There is a bit of sport to it, as well, the same sort that draws the curious to watch a man juggling chain saws at Venice Beach. As Rasky put it: “People want to watch the candidates under pressure and see if they screw up.”
A survey released Monday showed the significance of Wednesday’s forum. Fully 85% of likely voters said the candidates’ performances will be important in helping them make up their minds whom to vote for in the June 2 primary. Among Democrats--choosing from the larger field--the figure was 91%, according to the survey by the nonpartisan Public Policy Institute of California.
In contrast, there has been little hue and cry for debates in the all-but-invisible U.S. Senate race.
With incumbent Democrat Barbara Boxer facing no serious challenge and GOP state Treasurer Fong too broke to yet advertise on television, the race has consisted largely of a spending spree by Republican Issa, the car alarm mogul who has already sunk millions into his primary campaign.
Not surprisingly, Fong is the one agitating for debates. “What I believe we should do is not hide behind TV commercials, nor canned speeches, but appear before the public and have questions asked of us, and be able to ask questions of each other,” Fong said.
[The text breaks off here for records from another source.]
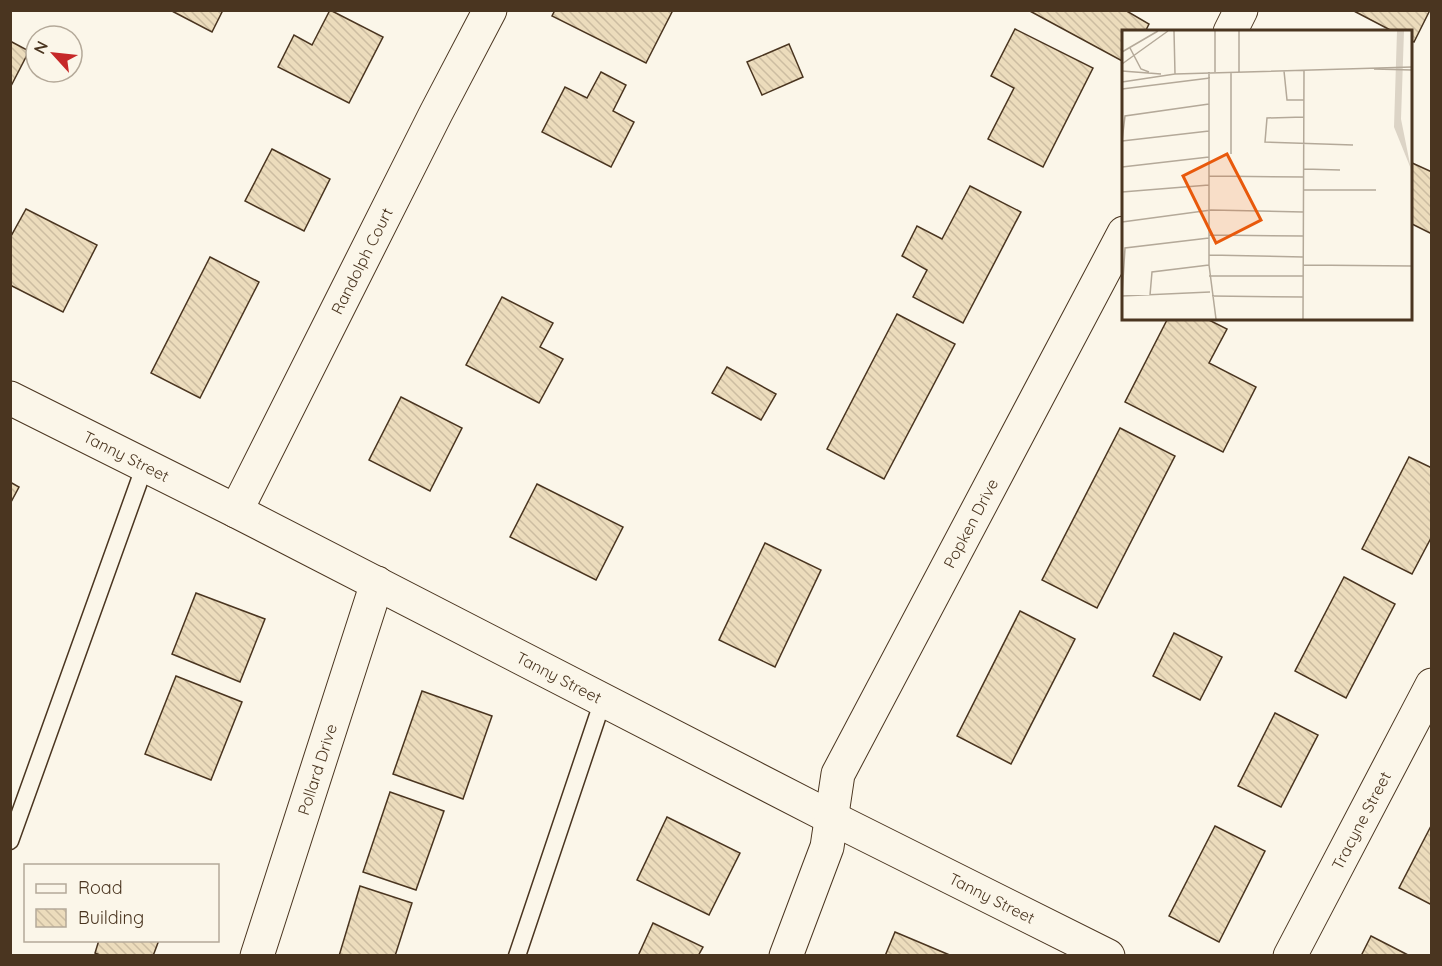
<svg xmlns="http://www.w3.org/2000/svg" width="1442" height="966" viewBox="0 0 1442 966" font-family="Quicksand,sans-serif">
	<defs>
		<pattern id="building-back-hatch" width="6" height="6" patternUnits="userSpaceOnUse" patternTransform="scale(1.5)"><rect width="6" height="6" fill="#ecdcbc"/><path d="M-1 5l2 2M0 0l6 6M5-1l2 2" fill="none" stroke="#ccbda1"/></pattern>
	</defs>
	<rect width="100%" height="100%" fill="#fbf6e9"/>
	<g fill="url(#building-back-hatch)" stroke="#4a3520" stroke-width="1.5">
		<polygon points="170,10 223,10 212,32"/>
		<polygon points="330,10 383,37 349,103 278,67 294,35 312,45"/>
		<polygon points="555,10 673,10 646,63 552,16"/>
		<polygon points="1028,10 1125,10 1149,24 1145,32 1124,32 1124,62"/>
		<polygon points="1352,10 1430,10 1414,42 1410,40 1410,32 1394,32"/>
		<polygon points="1015,29 1093,68 1043,167 988,139 1014,88 991,76"/>
		<polygon points="10,41 29,51 10,88"/>
		<polygon points="789,44 803,77 762,95 747,62"/>
		<polygon points="601,72 626,85 613,111 634,122 611,167 542,132 565,87 587,98"/>
		<polygon points="272,149 330,179 304,231 245,201"/>
		<polygon points="1410,162 1432,172 1432,234 1410,223"/>
		<polygon points="970,186 1021,212 963,323 913,297 927,270 902,256 917,226 942,239"/>
		<polygon points="26,209 97,245 63,312 10,285 10,238"/>
		<polygon points="210,257 259,282 200,398 151,373"/>
		<polygon points="502,297 553,323 540,347 563,359 539,403 466,365"/>
		<polygon points="897,314 955,344 884,479 827,449"/>
		<polygon points="1168,318 1205,318 1227,329 1209,363 1256,387 1223,452 1125,402"/>
		<polygon points="727,367 776,394 761,420 712,393"/>
		<polygon points="401,397 462,428 430,491 369,460"/>
		<polygon points="1120,428 1175,456 1097,608 1042,580"/>
		<polygon points="1409,457 1432,468 1432,536 1412,574 1362,549"/>
		<polygon points="10,482 19,487 10,504"/>
		<polygon points="537,484 623,527 596,580 510,537"/>
		<polygon points="765,543 821,570 775,667 719,640"/>
		<polygon points="1344,577 1395,604 1346,698 1295,671"/>
		<polygon points="196,593 265,619 240,682 172,654"/>
		<polygon points="1020,611 1075,639 1011,764 957,736"/>
		<polygon points="1174,633 1222,657 1200,700 1153,676"/>
		<polygon points="176,676 242,702 211,780 145,754"/>
		<polygon points="422,691 492,716 463,799 393,774"/>
		<polygon points="1275,713 1318,735 1281,807 1238,786"/>
		<polygon points="390,792 444,811 416,890 363,872"/>
		<polygon points="667,817 740,853 709,915 637,880"/>
		<polygon points="1432,824 1432,905 1399,888"/>
		<polygon points="1215,826 1265,851 1219,942 1169,916"/>
		<polygon points="360,886 412,903 395,956 339,956"/>
		<polygon points="653,923 703,947 698,956 638,956"/>
		<polygon points="895,932 952,956 885,956"/>
		<polygon points="1371,936 1410,956 1361,956"/>
		<polygon points="99,940 159,940 153,956 102,956 95,953"/>
	</g>
	<g fill="none" stroke-linecap="round" stroke-linejoin="round">
		<defs>
			<g id="service">
				<polyline points="10,841 145,465"/>
				<polyline points="517,956 603,700"/>
			</g>
			<g id="minor">
				<polyline points="1230,32 1241,10"/>
				<path id="s1" d="M10,398L236,511L832,818L1108,956"/>
				<path id="s2" d="M236,511L436,113L490,10"/>
				<path id="s3" d="M257,956L377,583"/>
				<path id="s4" d="M786,956L827,847L838,774L1124,233"/>
				<path id="s5" d="M1290,956L1432,685"/>
			</g>
		</defs>
		<use href="#service" stroke="#4a3520" stroke-width="19"/>
		<use href="#minor" stroke="#4a3520" stroke-width="35"/>
		<use href="#service" stroke="#fbf6e9" stroke-width="16"/>
		<use href="#minor" stroke="#fbf6e9" stroke-width="33"/>
	</g>
	<g text-anchor="middle" dominant-baseline="central" stroke-width="4.5" stroke-linejoin="round" paint-order="stroke">
		<g font-size="16" fill="#4a3520" stroke="#fbf6e9">
			<text stroke="none"><textPath href="#s2" startOffset="280">Randolph Court</textPath></text>
			<text stroke="none"><textPath href="#s1" startOffset="130">Tanny Street</textPath></text>
			<text stroke="none"><textPath href="#s4" startOffset="474">Popken Drive</textPath></text>
			<text stroke="none"><textPath href="#s1" startOffset="616">Tanny Street</textPath></text>
			<text stroke="none"><textPath href="#s3" startOffset="196">Pollard Drive</textPath></text>
			<text stroke="none"><textPath href="#s5" startOffset="153">Tracyne Street</textPath></text>
			<text stroke="none"><textPath href="#s1" startOffset="1102">Tanny Street</textPath></text>
		</g>
	</g>
	<g transform="translate(1122 30)">
		<rect width="290" height="290" fill="#fbf6e9"/>
		<path d="M275,1H282L279,89L289,139L272,97Z" fill="#dcd4c6"/>
		<path fill="none" stroke="#b4a999" stroke-width="1.5" d="M52,1L53,44M8,18L19,39L27,42M0,22L36,1M0,34L46,1M252,39L290,40M0,41L39,44M162,41L165,70H182M87,42V235L94,289M93,42V1M109,42V124M117,42V1M0,52L53,44L290,37M0,59L88,48M182,87L145,88L143,112L231,115M0,111L3,86L87,74M0,111L87,101M0,137L87,127M182,139L218,140M87,146L182,147M182,160H254M0,162L87,155M0,192L89,180L181,182M87,205L181,206M87,208L3,218L0,266L88,262M87,225L181,227M181,235L290,236M87,246H181M28,265L30,242L87,235M90,266L181,267M181,289L182,40"/>
		<path fill="#e8590c" fill-opacity="0.15" stroke="#e8590c" stroke-width="3" d="M105,124L139,190L94,213L61,146Z"/>
		<rect width="290" height="290" fill="none" stroke="#4a3520" stroke-width="3"/>
	</g>
	<rect width="1442" height="966" fill="none" stroke="#4a3520" stroke-width="24"/>
	<rect x="24" y="864" width="195" height="78" fill="#fbf6e9" stroke="#b4a999" stroke-width="1.5"/>
	<rect x="36" y="884" width="30" height="9" fill="#fbf6e9" stroke="#b4a999" stroke-width="1.5"/>
	<text x="78" y="894" font-size="18" fill="#4a3520">Road</text>
	<rect x="36" y="909" width="30" height="18" fill="url(#building-back-hatch)" stroke="#b4a999" stroke-width="1.5"/>
	<text x="78" y="924" font-size="18" fill="#4a3520">Building</text>
	<g transform="translate(54 54) rotate(297)"><circle r="28" fill="#fbf6e9" stroke="#b4a999" stroke-width="1.5"/>
	<path d="M0-4.5L10 22L0 15L-10 22Z" fill="#c62828"/>
	<text y="-9" font-size="16" font-weight="bold" text-anchor="middle" fill="#4a3520">N</text>
	</g>
</svg>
Fine, Issa replied. If Fong wants to appear alongside him, he’s welcome to show up at any one of Issa’s intermittent public appearances. “We’ve never ruled out debates,” said Matt Cunningham, an Issa spokesman.
He noted that Issa and Fong appeared together at the state GOP convention in February (after dinner on a Friday night, resulting in minimal coverage) and that Fong turned down an invitation for a joint appearance last month in Santa Barbara. “It’s a Fong myth that we’re ducking,” Cunningham insisted.
As the back-and-forth suggests, the debate over debates has emerged in recent years as a predictable campaign staple. “It’s been refined to the point where even candidates who don’t want to debate have figured out a way to portray themselves as the one who really wants to debate,” said Roy Behr, a campaign consultant working for Boxer.
Risk or no, Behr promises that come fall, the Democratic incumbent “would love to debate.”
The terms, of course, will be subject to negotiation.